20世紀半ばから現在に至るまで、看護は多くの変化と困難を乗り越えてきました。その中で「書く」という営みを通じて、看護実践の価値を問い続けた川嶋みどり先生が、これまでの経験と想いを綴った言葉を厳選し、一冊の本にまとめたのが『川嶋みどり看護の羅針盤 366の言葉』 (ライフサポート社、2020年)。 

 この連載では、本書に収載された看護の現場や看護職の想いだけでなく、個人としての視点や感性も込められた366の言葉を、毎日1つずつご紹介します。

看護が日常性をこよなく尊重することから
始まる機能であるため
人間を描いたものなら
なんでも教材に適用できる強みがある

 『富士日記 』の作者の武田百合子の日常的な飾らない言葉に潜む細やかな感性や、『パリ随想』を書いた理論物理学者の湯浅年子の、とぎすまされた感性と科学的なものの見方と患者体験から、多くを学ぶことができる。先にも述べたが、看護が日常性をこよなく尊重することから始まる機能であるため、人間を描いたものならなんでも教材に適用できる強みがある。
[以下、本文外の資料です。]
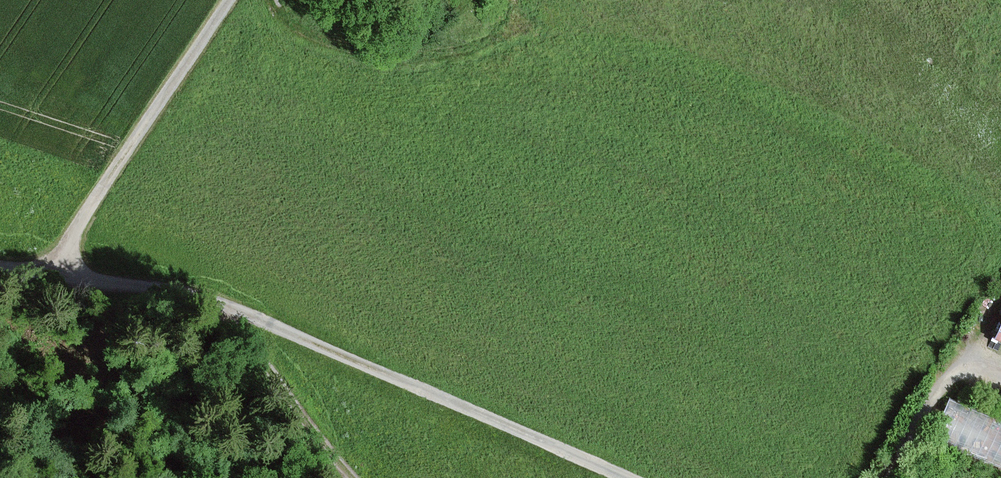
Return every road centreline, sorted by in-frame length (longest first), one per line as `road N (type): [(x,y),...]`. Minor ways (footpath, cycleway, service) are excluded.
road 1 (track): [(211,302),(65,266),(81,223),(231,0)]
road 2 (track): [(211,302),(630,477)]
road 3 (track): [(271,0),(278,16),(309,37),(379,57),(449,54),(511,28)]
road 4 (track): [(355,477),(211,302)]
road 5 (track): [(881,477),(957,361),(1000,378)]

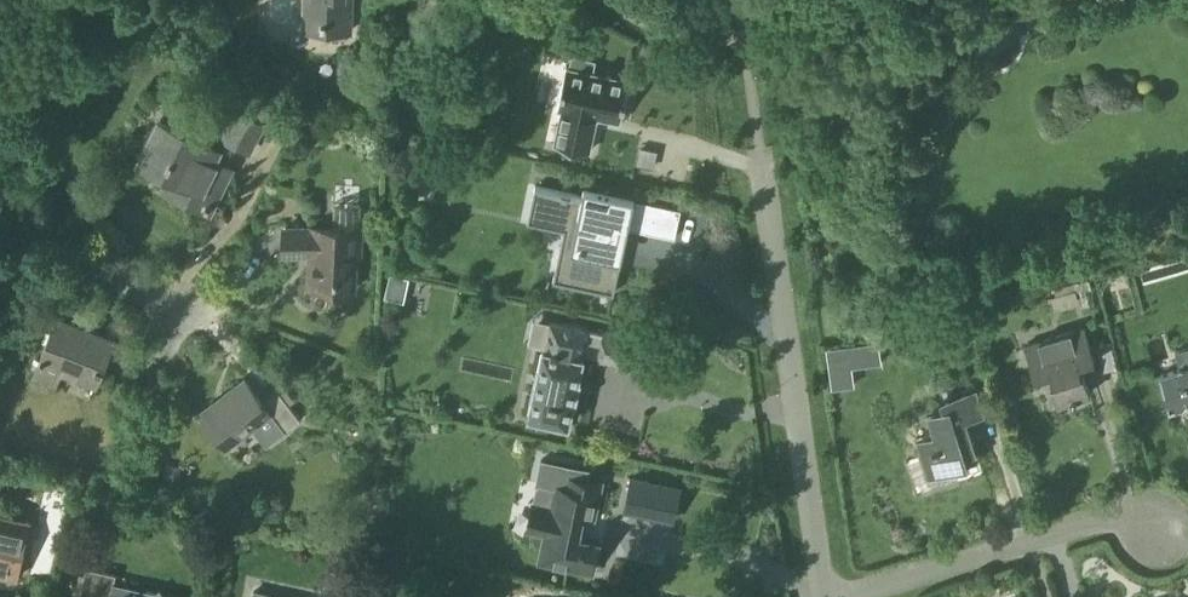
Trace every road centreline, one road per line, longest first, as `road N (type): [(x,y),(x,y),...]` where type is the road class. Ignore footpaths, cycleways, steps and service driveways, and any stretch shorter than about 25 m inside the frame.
road 1 (residential): [(825,596),(759,157)]
road 2 (residential): [(844,596),(1121,515),(1158,534)]

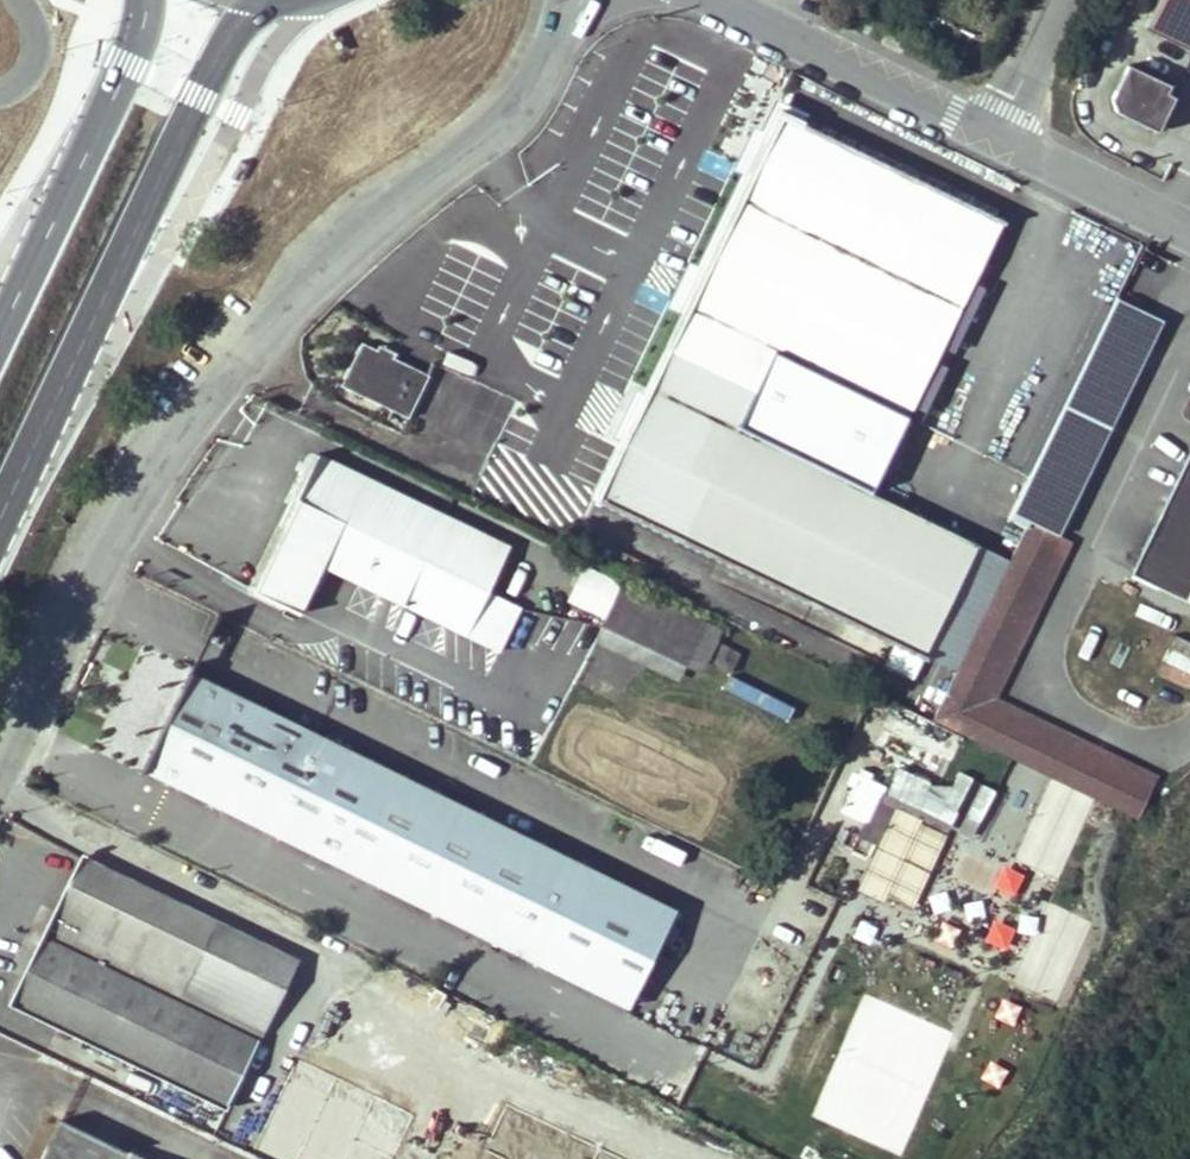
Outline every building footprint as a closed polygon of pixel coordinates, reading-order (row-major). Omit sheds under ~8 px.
[(1146,30),(1189,51),(1189,0),(1160,0),(1146,30)] [(1115,123),(1140,134),(1148,118),(1164,126),(1172,106),(1164,103),(1168,95),(1124,75),(1109,109),(1115,123)] [(774,350),(894,408),(908,414),(1001,219),(781,115),(766,145),(753,173),(649,389),(736,430),(737,428),(774,350)] [(1148,118),(1140,134),(1157,141),(1164,126),(1148,118)] [(736,129),(723,158),(753,173),(766,145),(736,129)] [(378,345),(376,350),(363,344),(342,386),(392,410),(398,398),(415,407),(430,375),(396,359),(398,354),(378,345)] [(925,657),(978,544),(857,486),(737,428),(736,430),(649,389),(637,414),(624,441),(595,499),(841,617),(925,657)] [(584,421),(593,425),(607,398),(597,393),(595,400),(584,421)] [(409,418),(415,407),(398,398),(392,410),(409,418)] [(593,425),(624,441),(637,414),(607,398),(593,425)] [(1183,411),(1151,478),(1145,489),(1110,561),(1189,601),(1189,415),(1183,411)] [(294,498),(298,501),(288,522),(253,593),(299,615),(323,569),(344,524),(425,563),(489,593),(510,549),(316,454),(294,498)] [(1145,489),(1151,478),(1141,474),(1135,485),(1145,489)] [(1058,536),(1030,521),(1026,527),(934,721),(1138,820),(1152,790),(978,707),(1058,536)] [(425,563),(344,524),(323,569),(403,607),(499,653),(522,609),(489,593),(425,563)] [(1070,541),(1058,536),(978,707),(1152,790),(1158,777),(996,698),(1070,541)] [(624,584),(602,628),(685,667),(707,623),(624,584)] [(831,638),(914,679),(925,657),(841,617),(831,638)] [(700,675),(702,671),(707,661),(730,672),(740,654),(716,642),(721,630),(707,623),(685,667),(700,675)] [(685,667),(602,628),(595,643),(677,682),(685,667)] [(702,671),(725,683),(730,672),(707,661),(702,671)] [(512,831),(190,673),(166,721),(142,769),(465,927),(512,831)] [(923,768),(944,778),(964,740),(895,705),(868,759),(915,782),(917,778),(923,768)] [(917,778),(939,788),(944,778),(923,768),(917,778)] [(949,798),(980,805),(986,779),(955,772),(949,798)] [(899,826),(929,833),(937,798),(907,792),(899,826)] [(698,924),(512,831),(465,927),(652,1018),(698,924)] [(82,855),(11,1005),(226,1108),(259,1039),(298,961),(82,855)] [(986,910),(1010,922),(1027,888),(1003,876),(986,910)] [(60,1121),(42,1158),(139,1158),(60,1121)]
 「あなたと親子にならせてくださってありがとう」と謳う千葉富貴子は、娘の敦子の生命の終わりの渾身の勇気を称え、娘たちを育てさせていただいたことが自身の成長につながったと、母としての感謝の言葉を述べる。親として子を「育てさせていただく」ということは、看護師が、対象の人々の看護を通して人間的にも成長することに通じると受けとめられるのではないだろうか。